## Instruction
Could you copy out every one of the entries below word for word, with no changes?
* BEGIN Data shown *
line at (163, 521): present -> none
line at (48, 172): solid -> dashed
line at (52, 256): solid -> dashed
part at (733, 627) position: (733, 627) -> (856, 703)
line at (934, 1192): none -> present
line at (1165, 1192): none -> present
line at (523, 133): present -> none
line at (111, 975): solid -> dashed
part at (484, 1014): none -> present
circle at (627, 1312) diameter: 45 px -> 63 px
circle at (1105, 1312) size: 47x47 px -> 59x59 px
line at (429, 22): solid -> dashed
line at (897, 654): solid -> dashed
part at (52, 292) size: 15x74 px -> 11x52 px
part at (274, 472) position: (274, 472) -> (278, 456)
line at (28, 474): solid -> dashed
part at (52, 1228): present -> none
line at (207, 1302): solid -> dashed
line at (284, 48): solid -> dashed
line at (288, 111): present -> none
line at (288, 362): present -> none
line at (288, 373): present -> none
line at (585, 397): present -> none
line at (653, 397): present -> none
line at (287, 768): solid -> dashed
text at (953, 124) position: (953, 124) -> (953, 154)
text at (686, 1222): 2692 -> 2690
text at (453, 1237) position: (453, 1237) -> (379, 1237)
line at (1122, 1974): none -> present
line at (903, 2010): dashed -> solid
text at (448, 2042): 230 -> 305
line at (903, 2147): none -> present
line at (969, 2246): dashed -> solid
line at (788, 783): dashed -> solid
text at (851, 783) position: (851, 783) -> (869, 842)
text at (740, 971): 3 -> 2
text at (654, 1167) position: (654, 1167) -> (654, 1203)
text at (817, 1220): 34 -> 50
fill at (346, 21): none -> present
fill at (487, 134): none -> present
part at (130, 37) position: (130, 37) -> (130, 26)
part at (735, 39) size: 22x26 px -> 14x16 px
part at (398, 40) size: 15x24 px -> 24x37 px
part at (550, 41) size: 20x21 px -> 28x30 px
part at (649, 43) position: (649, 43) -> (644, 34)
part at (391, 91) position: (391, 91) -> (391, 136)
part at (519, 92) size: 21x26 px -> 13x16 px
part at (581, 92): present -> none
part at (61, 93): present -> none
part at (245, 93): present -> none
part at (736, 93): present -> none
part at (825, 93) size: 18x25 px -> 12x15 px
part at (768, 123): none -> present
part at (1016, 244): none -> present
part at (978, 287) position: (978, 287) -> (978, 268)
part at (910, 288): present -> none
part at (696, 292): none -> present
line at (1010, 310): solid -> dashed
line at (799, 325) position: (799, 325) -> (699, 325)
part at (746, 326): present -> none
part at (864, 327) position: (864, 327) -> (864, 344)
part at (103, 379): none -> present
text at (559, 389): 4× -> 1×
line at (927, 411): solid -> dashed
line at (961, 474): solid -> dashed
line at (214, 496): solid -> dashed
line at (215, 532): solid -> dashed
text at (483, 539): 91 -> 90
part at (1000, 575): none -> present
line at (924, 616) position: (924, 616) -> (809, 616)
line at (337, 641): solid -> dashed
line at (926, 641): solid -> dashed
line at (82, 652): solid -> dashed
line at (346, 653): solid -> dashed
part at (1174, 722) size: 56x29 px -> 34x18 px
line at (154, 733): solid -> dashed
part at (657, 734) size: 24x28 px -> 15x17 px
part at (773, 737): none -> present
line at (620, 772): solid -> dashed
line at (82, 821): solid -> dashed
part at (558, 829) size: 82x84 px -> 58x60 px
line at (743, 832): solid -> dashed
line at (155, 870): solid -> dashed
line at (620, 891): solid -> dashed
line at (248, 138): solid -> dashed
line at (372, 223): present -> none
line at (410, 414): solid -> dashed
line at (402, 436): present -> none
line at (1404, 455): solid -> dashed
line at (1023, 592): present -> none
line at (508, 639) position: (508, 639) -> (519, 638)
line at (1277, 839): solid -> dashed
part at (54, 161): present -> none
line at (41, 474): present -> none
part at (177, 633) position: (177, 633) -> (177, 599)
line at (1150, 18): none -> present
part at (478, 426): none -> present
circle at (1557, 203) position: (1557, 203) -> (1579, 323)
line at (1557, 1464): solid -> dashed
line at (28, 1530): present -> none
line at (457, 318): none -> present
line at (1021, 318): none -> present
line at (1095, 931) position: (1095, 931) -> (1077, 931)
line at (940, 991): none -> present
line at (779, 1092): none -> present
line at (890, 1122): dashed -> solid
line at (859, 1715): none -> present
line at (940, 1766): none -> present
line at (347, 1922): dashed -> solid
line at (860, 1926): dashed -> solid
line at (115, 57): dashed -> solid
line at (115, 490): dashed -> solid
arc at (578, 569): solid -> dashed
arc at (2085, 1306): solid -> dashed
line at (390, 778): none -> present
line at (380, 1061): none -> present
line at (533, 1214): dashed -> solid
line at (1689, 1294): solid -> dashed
* END Data shown *
## Expected answer
line at (163, 521): present -> none
line at (48, 172): solid -> dashed
line at (52, 256): solid -> dashed
part at (733, 627) position: (733, 627) -> (856, 703)
line at (934, 1192): none -> present
line at (1165, 1192): none -> present
line at (523, 133): present -> none
line at (111, 975): solid -> dashed
part at (484, 1014): none -> present
circle at (627, 1312) diameter: 45 px -> 63 px
circle at (1105, 1312) size: 47x47 px -> 59x59 px
line at (429, 22): solid -> dashed
line at (897, 654): solid -> dashed
part at (52, 292) size: 15x74 px -> 11x52 px
part at (274, 472) position: (274, 472) -> (278, 456)
line at (28, 474): solid -> dashed
part at (52, 1228): present -> none
line at (207, 1302): solid -> dashed
line at (284, 48): solid -> dashed
line at (288, 111): present -> none
line at (288, 362): present -> none
line at (288, 373): present -> none
line at (585, 397): present -> none
line at (653, 397): present -> none
line at (287, 768): solid -> dashed
text at (953, 124) position: (953, 124) -> (953, 154)
text at (686, 1222): 2692 -> 2690
text at (453, 1237) position: (453, 1237) -> (379, 1237)
line at (1122, 1974): none -> present
line at (903, 2010): dashed -> solid
text at (448, 2042): 230 -> 305
line at (903, 2147): none -> present
line at (969, 2246): dashed -> solid
line at (788, 783): dashed -> solid
text at (851, 783) position: (851, 783) -> (869, 842)
text at (740, 971): 3 -> 2
text at (654, 1167) position: (654, 1167) -> (654, 1203)
text at (817, 1220): 34 -> 50
fill at (346, 21): none -> present
fill at (487, 134): none -> present
part at (130, 37) position: (130, 37) -> (130, 26)
part at (735, 39) size: 22x26 px -> 14x16 px
part at (398, 40) size: 15x24 px -> 24x37 px
part at (550, 41) size: 20x21 px -> 28x30 px
part at (649, 43) position: (649, 43) -> (644, 34)
part at (391, 91) position: (391, 91) -> (391, 136)
part at (519, 92) size: 21x26 px -> 13x16 px
part at (581, 92): present -> none
part at (61, 93): present -> none
part at (245, 93): present -> none
part at (736, 93): present -> none
part at (825, 93) size: 18x25 px -> 12x15 px
part at (768, 123): none -> present
part at (1016, 244): none -> present
part at (978, 287) position: (978, 287) -> (978, 268)
part at (910, 288): present -> none
part at (696, 292): none -> present
line at (1010, 310): solid -> dashed
line at (799, 325) position: (799, 325) -> (699, 325)
part at (746, 326): present -> none
part at (864, 327) position: (864, 327) -> (864, 344)
part at (103, 379): none -> present
text at (559, 389): 4× -> 1×
line at (927, 411): solid -> dashed
line at (961, 474): solid -> dashed
line at (214, 496): solid -> dashed
line at (215, 532): solid -> dashed
text at (483, 539): 91 -> 90
part at (1000, 575): none -> present
line at (924, 616) position: (924, 616) -> (809, 616)
line at (337, 641): solid -> dashed
line at (926, 641): solid -> dashed
line at (82, 652): solid -> dashed
line at (346, 653): solid -> dashed
part at (1174, 722) size: 56x29 px -> 34x18 px
line at (154, 733): solid -> dashed
part at (657, 734) size: 24x28 px -> 15x17 px
part at (773, 737): none -> present
line at (620, 772): solid -> dashed
line at (82, 821): solid -> dashed
part at (558, 829) size: 82x84 px -> 58x60 px
line at (743, 832): solid -> dashed
line at (155, 870): solid -> dashed
line at (620, 891): solid -> dashed
line at (248, 138): solid -> dashed
line at (372, 223): present -> none
line at (410, 414): solid -> dashed
line at (402, 436): present -> none
line at (1404, 455): solid -> dashed
line at (1023, 592): present -> none
line at (508, 639) position: (508, 639) -> (519, 638)
line at (1277, 839): solid -> dashed
part at (54, 161): present -> none
line at (41, 474): present -> none
part at (177, 633) position: (177, 633) -> (177, 599)
line at (1150, 18): none -> present
part at (478, 426): none -> present
circle at (1557, 203) position: (1557, 203) -> (1579, 323)
line at (1557, 1464): solid -> dashed
line at (28, 1530): present -> none
line at (457, 318): none -> present
line at (1021, 318): none -> present
line at (1095, 931) position: (1095, 931) -> (1077, 931)
line at (940, 991): none -> present
line at (779, 1092): none -> present
line at (890, 1122): dashed -> solid
line at (859, 1715): none -> present
line at (940, 1766): none -> present
line at (347, 1922): dashed -> solid
line at (860, 1926): dashed -> solid
line at (115, 57): dashed -> solid
line at (115, 490): dashed -> solid
arc at (578, 569): solid -> dashed
arc at (2085, 1306): solid -> dashed
line at (390, 778): none -> present
line at (380, 1061): none -> present
line at (533, 1214): dashed -> solid
line at (1689, 1294): solid -> dashed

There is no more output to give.